- Court: United States Supreme Court
- Area(s) of Law: Insurance Law
- Date Filed: April 27, 2020
- Case #: 18-1023
- Judge(s)/Court Below: Sotomayor, J., delivered the opinion of the Court, in which Roberts, C.J., and Ginsburg, Breyer, Kagan, and Kavanaugh, JJ., joined, and in which Thomas and Gorsuch, JJ., joined as to all but Part III–C. Alito, J., filed a dissenting opinion.
- Full Text Opinion
The Patient Protection and Affordable Care Act (“ACA”) includes several risk-mitigation programs including the temporary “Risk Corridors” program. For the first three years, providers with profits above a certain threshold would pay the United States while those with losses below that threshold would receive payments from the U.S. in accordance with the formula set in § 1342 of the ACA. Petitioners, four participating insurance companies, sued the U.S. in the Court of Federal Claims for its failure to reimburse them under the “Risk Corridors” program. Invoking the Tucker Act, 28 U.S.C. § 1491, Petitioners alleged that § 1342 obligated the U.S. to pay the full amount of their losses as calculated by the statutory formula. In the trial courts, only one Petitioner prevailed and the Court of Appeals for the Federal Circuit ruled for the U.S. in each appeal. The Supreme Court held that the Risk Corridors program established a valid yet unfulfilled U.S. obligation to make payments under § 1342’s formula.
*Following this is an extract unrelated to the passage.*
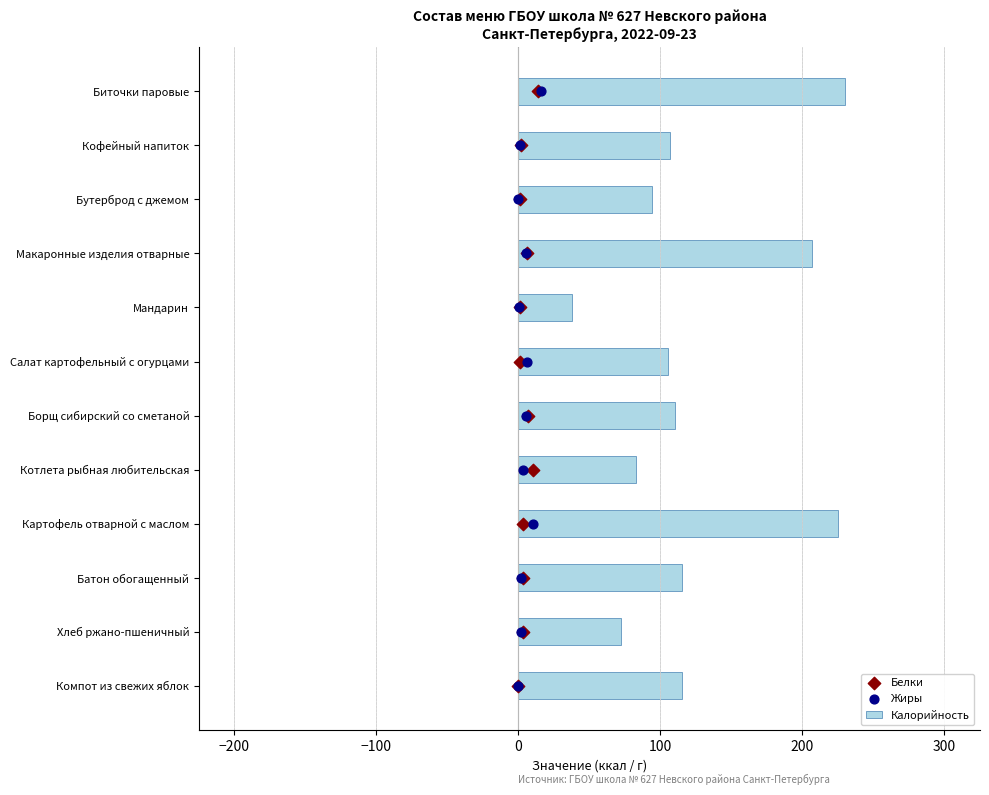

Which series reaches the minimum Y coordinate?

Белки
Emphasizing the importance of U.S. credibility in public-private enterprise, the Court reasoned that the plain terms of the provision created an obligation irrespective of the availability of appropriations, Congress did not expressly repeal this obligation, and neither strand of the Court’s implied-repeal precedent applied. The Court found that Petitioners properly relied on the Tucker Act to recover. REVERSED AND REMANDED.